In the lead up to NAIDOC Week 2020, RFDS Kalgoorlie flight nurse Colleen Reid reflects on the special connection and bond she shares with people she cares for in some of the most isolated communities across WA.
The regional town of Kalgoorlie-Boulder is a close-knit community where everyone knows everyone.
Working in Kalgoorlie for the past five years has enabled me to develop strong and meaningful connections with our local communities.
The people I look after, especially our Indigenous patients, seem to always remember the Flying Doctor nurse.
We cover the entire south-eastern region of WA.
Even across the vast and remote landscapes, we are community.

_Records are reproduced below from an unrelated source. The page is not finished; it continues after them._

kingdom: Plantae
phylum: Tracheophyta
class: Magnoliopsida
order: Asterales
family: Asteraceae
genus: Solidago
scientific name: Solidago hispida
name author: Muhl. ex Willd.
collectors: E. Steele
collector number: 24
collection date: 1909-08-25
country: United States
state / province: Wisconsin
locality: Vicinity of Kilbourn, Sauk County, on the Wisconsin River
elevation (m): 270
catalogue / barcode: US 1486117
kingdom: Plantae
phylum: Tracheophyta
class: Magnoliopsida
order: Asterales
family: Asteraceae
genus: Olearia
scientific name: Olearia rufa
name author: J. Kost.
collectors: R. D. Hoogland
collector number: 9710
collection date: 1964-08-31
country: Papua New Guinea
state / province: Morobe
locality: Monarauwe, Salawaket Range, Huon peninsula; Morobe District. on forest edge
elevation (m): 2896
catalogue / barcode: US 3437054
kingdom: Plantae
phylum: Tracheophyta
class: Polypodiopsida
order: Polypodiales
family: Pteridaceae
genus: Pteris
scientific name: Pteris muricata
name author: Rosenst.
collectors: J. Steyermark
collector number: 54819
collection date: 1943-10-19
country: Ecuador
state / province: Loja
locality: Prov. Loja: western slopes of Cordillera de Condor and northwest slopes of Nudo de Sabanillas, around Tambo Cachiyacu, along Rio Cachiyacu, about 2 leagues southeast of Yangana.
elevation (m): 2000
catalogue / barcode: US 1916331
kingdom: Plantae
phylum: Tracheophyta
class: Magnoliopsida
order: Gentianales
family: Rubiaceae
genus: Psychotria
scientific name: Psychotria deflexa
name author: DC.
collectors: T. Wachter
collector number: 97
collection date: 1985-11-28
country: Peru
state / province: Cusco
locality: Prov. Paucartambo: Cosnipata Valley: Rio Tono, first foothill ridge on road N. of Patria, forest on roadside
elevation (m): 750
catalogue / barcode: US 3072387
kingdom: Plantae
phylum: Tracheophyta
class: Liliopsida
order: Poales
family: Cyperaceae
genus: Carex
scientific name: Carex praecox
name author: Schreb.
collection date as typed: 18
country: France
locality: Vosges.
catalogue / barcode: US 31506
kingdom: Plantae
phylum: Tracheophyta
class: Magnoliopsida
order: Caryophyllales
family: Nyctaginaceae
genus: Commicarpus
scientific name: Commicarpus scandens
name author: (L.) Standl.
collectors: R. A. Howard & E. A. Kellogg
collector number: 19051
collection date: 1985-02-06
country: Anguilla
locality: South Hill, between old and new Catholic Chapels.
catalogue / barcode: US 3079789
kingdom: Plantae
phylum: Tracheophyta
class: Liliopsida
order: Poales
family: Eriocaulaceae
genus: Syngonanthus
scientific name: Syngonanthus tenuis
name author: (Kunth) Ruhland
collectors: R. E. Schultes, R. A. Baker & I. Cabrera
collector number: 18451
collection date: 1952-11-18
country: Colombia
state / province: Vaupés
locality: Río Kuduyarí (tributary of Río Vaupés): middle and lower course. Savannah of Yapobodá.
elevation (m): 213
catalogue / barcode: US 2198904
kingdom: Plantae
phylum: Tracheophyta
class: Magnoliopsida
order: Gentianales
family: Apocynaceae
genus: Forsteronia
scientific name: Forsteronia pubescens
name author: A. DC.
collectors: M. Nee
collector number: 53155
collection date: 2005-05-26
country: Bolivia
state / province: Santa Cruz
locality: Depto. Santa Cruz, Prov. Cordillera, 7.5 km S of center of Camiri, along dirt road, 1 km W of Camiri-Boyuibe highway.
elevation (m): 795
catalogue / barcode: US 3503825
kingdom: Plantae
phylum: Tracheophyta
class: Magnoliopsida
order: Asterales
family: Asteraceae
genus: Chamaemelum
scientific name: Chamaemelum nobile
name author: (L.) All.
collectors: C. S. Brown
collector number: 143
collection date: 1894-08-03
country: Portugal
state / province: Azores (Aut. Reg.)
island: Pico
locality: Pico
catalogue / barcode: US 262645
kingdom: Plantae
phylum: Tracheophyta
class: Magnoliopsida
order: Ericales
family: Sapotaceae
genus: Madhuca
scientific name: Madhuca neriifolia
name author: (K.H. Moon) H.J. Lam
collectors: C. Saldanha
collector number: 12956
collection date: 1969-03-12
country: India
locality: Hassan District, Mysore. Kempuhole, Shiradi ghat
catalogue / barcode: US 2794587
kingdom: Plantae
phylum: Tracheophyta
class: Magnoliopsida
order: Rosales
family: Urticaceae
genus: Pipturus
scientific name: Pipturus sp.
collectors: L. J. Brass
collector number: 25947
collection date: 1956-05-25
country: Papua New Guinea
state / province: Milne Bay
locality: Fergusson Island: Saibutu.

I remember almost having to stay overnight in the very remote border community of Warakurna one night after attending to a patient on the ground. The women in town came to collect us and told me stories of the hills and the spirits in them.
They helped us load our gear, ready to take us into the clinic for the night.
I have flown many elders from communities, famous painters and their kin who always remember who you are and what you did.
Over time, the relationships with the community deepens. We frequently develop ongoing professional relationships with many remote nurses and police officers.
It’s always good to see a friendly face when opening the aircraft doors. Sometimes it’s even them that we retrieve, and that bond helps them know that we are there for them.
Being part of the Kalgoorlie community and beyond is special.
The connection the Flying Doctor has with people on the land lasts forever.
For many of our patients, being flown out is a life-changing event. They look to us for comfort and reassurance which creates a bond.
This strengthens when they know we are from their town or area too.
We are 'one of theirs' and we 'get it'.